Aim.  This paper is a report of a study of the extent to which demographic characteristics, medication-related factors, hypertension-related knowledge and medication adherence predict systolic and diastolic blood pressure.

Background.  Little is known about predictors of hypertension control in Chinese elders.

Methods.  A longitudinal study with a 3-month follow-up was conducted with 90 Chinese immigrants to the United States of America aged ≥65 years and recruited from 2006 to 2007. The independent variables were measured at baseline. Blood pressure was measured at 3 months. Multiple linear regression analysis was used to evaluate the independent effects of seven variables on change in blood pressure at 3 months.

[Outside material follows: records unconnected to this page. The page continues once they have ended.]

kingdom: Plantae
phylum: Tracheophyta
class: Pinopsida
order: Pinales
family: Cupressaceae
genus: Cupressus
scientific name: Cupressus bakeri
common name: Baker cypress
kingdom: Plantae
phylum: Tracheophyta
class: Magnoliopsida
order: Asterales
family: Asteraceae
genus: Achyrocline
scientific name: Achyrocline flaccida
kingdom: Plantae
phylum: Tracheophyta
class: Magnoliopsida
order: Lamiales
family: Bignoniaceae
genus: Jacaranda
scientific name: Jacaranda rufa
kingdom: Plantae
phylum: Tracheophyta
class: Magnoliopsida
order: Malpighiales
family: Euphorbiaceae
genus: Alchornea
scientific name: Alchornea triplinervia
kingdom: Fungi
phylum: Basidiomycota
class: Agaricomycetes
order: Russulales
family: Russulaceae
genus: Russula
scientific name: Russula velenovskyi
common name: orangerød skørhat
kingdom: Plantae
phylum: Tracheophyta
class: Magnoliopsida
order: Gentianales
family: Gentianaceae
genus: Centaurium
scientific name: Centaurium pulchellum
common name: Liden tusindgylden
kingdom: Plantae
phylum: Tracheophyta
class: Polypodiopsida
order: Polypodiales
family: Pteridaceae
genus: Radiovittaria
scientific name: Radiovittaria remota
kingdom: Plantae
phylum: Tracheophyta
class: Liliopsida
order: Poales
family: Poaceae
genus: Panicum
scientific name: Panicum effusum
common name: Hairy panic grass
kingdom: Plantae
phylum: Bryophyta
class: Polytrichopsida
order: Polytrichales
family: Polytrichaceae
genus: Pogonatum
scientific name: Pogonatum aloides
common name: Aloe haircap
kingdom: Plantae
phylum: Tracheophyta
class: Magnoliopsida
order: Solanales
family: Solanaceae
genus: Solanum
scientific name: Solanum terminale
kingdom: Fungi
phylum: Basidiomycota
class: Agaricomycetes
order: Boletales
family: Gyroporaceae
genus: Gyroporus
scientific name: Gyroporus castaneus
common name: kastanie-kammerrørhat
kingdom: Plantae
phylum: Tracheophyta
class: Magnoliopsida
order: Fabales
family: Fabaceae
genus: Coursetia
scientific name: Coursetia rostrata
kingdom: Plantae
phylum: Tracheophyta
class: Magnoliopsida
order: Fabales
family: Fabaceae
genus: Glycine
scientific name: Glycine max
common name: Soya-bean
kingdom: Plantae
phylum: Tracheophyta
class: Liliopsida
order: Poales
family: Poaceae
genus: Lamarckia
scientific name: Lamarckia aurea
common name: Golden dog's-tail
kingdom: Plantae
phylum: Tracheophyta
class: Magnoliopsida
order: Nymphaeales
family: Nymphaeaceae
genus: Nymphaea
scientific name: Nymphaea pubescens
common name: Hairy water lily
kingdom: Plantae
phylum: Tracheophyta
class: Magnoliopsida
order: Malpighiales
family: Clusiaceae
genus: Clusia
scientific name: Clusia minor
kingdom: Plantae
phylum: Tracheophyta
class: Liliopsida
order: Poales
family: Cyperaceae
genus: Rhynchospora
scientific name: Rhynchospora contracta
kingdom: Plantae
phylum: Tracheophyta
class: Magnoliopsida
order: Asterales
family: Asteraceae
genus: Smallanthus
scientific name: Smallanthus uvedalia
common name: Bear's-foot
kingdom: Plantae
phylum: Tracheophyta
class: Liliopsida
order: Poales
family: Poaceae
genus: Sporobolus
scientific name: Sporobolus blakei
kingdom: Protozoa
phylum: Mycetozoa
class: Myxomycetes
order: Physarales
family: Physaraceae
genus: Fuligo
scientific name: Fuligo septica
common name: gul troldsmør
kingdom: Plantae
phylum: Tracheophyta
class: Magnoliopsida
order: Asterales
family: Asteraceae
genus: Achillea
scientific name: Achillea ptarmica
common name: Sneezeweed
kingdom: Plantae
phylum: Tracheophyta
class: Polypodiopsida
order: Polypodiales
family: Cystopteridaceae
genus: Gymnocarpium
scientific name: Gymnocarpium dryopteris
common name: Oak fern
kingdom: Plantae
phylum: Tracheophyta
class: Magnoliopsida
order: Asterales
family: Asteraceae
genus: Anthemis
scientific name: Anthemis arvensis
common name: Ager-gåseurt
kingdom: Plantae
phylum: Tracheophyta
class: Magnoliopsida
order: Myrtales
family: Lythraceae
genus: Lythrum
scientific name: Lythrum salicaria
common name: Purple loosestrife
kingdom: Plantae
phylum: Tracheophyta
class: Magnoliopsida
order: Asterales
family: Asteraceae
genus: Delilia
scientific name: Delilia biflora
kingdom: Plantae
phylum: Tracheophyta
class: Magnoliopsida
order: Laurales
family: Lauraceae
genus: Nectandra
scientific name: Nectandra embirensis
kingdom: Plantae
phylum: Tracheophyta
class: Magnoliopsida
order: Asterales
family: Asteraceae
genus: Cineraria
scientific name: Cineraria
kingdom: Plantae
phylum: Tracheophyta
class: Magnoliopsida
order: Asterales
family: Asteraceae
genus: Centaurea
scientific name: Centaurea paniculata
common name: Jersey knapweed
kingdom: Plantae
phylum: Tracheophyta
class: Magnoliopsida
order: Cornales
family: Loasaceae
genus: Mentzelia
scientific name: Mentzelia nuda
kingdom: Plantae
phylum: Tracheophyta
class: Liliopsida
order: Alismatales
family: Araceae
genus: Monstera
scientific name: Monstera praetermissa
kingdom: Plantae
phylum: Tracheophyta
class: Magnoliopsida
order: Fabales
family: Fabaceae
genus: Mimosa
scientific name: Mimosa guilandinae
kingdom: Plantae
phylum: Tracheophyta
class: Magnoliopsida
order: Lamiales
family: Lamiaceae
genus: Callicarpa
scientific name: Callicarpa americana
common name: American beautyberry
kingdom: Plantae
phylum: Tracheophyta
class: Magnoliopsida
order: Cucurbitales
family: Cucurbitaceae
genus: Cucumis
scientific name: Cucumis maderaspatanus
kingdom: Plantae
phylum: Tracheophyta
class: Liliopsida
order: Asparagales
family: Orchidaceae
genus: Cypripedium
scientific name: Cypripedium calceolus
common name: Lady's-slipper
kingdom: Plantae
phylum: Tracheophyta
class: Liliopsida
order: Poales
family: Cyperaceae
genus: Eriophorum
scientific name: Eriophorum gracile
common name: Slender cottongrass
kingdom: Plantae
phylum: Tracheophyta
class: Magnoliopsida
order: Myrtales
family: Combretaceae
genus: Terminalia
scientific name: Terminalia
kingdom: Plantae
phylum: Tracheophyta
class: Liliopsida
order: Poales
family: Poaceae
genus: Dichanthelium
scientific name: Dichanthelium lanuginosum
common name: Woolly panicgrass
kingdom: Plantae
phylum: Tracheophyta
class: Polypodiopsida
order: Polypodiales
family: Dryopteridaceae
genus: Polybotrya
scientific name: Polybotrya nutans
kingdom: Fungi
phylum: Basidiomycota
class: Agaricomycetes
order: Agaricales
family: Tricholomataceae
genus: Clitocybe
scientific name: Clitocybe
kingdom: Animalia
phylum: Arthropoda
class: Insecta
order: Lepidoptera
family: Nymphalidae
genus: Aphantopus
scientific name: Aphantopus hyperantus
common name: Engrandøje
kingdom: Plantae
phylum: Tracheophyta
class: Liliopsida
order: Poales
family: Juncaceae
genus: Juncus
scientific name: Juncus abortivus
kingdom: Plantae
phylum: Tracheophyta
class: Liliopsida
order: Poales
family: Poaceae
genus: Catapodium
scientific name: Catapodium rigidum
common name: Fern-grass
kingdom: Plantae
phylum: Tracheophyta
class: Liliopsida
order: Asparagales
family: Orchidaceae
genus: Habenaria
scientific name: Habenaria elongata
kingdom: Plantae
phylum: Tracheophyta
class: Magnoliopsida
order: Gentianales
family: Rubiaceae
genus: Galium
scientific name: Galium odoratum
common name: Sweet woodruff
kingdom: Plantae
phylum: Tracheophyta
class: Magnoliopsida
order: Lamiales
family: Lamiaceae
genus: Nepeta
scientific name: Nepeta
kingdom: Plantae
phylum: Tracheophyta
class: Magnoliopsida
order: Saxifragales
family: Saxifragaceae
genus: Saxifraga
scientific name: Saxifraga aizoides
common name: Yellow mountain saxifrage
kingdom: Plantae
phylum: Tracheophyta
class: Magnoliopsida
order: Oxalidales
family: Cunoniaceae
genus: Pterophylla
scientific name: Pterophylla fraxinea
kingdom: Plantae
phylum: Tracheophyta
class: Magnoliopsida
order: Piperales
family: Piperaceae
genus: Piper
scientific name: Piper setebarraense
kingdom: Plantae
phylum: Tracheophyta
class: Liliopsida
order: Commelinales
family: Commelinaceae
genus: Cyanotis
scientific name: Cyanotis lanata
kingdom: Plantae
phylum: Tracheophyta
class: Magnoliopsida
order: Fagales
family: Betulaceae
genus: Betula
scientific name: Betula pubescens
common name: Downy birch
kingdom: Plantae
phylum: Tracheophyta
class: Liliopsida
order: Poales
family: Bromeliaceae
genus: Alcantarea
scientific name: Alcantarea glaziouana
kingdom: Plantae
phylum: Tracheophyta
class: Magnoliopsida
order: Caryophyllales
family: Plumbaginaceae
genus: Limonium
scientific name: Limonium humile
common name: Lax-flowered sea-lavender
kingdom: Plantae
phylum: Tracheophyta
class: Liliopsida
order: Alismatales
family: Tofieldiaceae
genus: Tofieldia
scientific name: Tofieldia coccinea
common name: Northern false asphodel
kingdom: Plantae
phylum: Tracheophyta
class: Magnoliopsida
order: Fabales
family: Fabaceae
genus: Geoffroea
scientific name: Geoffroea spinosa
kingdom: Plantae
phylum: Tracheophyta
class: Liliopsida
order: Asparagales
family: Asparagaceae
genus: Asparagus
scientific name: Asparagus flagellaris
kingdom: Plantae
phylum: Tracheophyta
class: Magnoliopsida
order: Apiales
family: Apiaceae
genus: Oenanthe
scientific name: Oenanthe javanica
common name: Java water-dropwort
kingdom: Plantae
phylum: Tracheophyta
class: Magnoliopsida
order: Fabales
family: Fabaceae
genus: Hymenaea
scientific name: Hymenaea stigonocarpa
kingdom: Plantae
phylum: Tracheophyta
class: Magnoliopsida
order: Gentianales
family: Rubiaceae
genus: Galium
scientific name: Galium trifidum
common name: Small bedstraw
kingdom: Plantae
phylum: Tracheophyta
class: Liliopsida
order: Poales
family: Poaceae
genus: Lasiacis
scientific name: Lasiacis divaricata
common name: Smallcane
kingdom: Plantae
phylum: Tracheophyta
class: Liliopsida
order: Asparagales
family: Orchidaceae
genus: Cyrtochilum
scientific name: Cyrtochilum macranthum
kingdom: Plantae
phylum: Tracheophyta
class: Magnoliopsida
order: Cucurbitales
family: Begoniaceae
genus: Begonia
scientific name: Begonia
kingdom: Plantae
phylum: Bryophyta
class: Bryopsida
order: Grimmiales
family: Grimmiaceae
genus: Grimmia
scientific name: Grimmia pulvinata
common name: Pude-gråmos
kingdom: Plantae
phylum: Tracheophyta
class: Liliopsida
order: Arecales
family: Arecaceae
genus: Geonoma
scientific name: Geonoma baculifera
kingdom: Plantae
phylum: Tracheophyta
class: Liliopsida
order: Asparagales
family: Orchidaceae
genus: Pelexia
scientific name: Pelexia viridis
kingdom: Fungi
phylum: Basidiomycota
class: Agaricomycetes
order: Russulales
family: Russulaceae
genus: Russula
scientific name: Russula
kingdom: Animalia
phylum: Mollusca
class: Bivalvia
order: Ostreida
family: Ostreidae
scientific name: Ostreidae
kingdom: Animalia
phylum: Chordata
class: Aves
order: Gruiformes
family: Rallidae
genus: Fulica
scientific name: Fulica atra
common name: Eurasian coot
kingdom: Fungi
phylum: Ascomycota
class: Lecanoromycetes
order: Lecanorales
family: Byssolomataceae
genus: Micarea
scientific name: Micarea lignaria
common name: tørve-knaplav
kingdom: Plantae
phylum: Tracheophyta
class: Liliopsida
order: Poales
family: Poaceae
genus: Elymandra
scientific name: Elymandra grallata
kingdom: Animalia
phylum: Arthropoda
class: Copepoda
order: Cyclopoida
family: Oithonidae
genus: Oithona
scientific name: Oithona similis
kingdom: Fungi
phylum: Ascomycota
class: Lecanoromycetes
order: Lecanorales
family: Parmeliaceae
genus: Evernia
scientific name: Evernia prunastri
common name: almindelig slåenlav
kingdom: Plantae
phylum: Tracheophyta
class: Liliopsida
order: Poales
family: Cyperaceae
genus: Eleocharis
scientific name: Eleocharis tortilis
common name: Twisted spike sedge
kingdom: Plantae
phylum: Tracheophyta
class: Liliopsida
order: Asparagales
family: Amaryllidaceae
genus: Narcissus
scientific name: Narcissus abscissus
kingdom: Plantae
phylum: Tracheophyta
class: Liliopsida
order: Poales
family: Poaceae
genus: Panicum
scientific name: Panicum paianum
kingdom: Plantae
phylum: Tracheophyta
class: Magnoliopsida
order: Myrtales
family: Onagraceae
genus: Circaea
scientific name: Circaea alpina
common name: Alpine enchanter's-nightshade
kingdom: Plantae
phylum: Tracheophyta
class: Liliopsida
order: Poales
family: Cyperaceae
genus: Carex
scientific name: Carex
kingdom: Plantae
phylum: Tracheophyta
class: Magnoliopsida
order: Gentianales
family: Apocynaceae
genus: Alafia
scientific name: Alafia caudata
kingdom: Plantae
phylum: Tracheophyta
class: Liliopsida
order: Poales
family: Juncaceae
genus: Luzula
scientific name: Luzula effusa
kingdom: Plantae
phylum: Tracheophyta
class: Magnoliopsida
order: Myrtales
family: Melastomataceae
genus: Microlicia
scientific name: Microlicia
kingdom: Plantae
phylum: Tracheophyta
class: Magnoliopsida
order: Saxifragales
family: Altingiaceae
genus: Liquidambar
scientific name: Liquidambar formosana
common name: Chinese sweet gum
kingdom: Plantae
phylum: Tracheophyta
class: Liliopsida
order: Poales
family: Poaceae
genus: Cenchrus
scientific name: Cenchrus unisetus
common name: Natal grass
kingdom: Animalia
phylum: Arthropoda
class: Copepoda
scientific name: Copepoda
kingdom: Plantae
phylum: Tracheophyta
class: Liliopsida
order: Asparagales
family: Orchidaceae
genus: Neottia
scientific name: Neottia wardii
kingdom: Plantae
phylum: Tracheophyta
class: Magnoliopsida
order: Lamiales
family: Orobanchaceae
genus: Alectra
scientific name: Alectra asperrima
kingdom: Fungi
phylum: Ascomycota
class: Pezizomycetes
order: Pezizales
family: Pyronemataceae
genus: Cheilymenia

Results.  Participants ranged in age from 66 to 92 years (Mean 76·7, sd 6·6). The overall regression model for systolic blood pressure was statistically significant (R2 = 0·32, F = 4·37, P < 0·01). A higher number of prescribed oral medications (sr2 = 0·06, t = 2·42, P = 0·02) and lower medication adherence (sr2 = 0·07, t = −2·60, P = 0·01) were statistically significant determinants of an increased systolic blood pressure. The overall regression model for diastolic blood pressure was statistically significant (R2 = 0·21, F = 2·39, P = 0·03). Male gender (sr2 = 0·06, t = 2·26, P = 0·03) and lower medication adherence (sr2 = 0·11, t = −3·03, P < 0·01) were statistically significant determinants of an increased diastolic blood pressure.

Conclusion.  A greater number of prescribed medications and lower adherence predicted higher level of systolic blood pressure. Male gender and lower adherence were significantly associated with higher level of diastolic blood pressure. These predictors should be considered when designing interventions to help Chinese elders achieve better hypertension management.